- PROVIDED DATA:
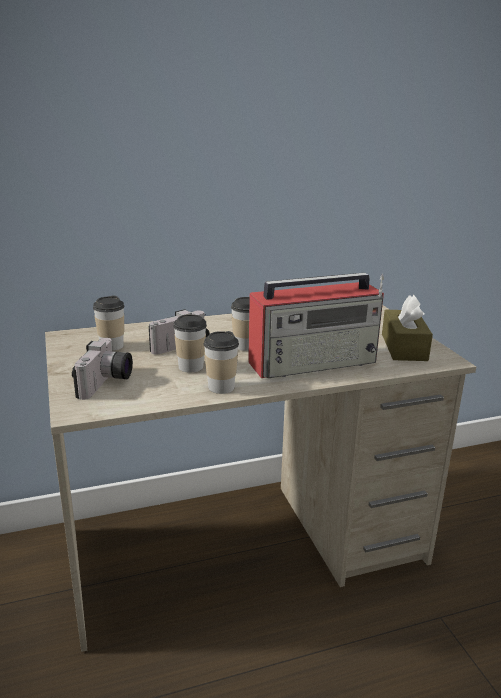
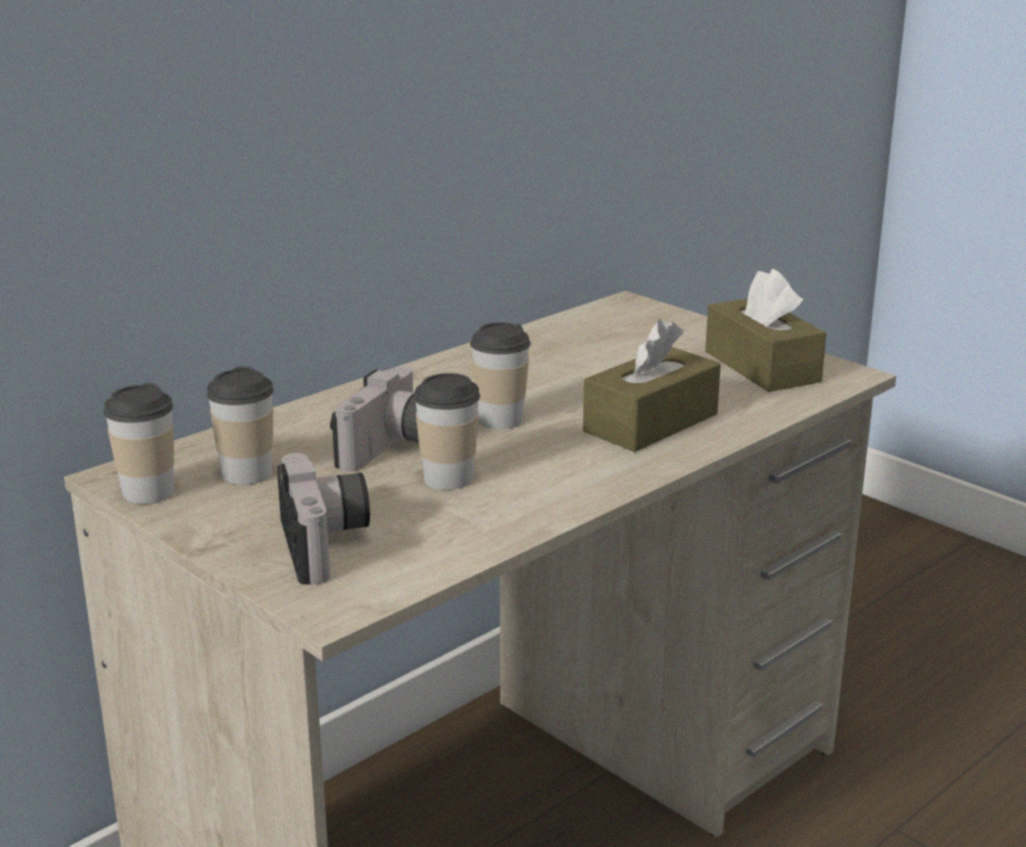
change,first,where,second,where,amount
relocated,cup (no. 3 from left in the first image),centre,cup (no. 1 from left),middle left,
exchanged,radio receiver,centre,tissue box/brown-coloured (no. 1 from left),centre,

- TASK DIRECTIONS: The answer should match the material exactly, with every picture removed.

- WRITTEN RESPONSE:
change,first,where,second,where,amount
relocated,cup (no. 3 from left in the first image),centre,cup (no. 1 from left),middle left,
exchanged,radio receiver,centre,tissue box/brown-coloured (no. 1 from left),centre,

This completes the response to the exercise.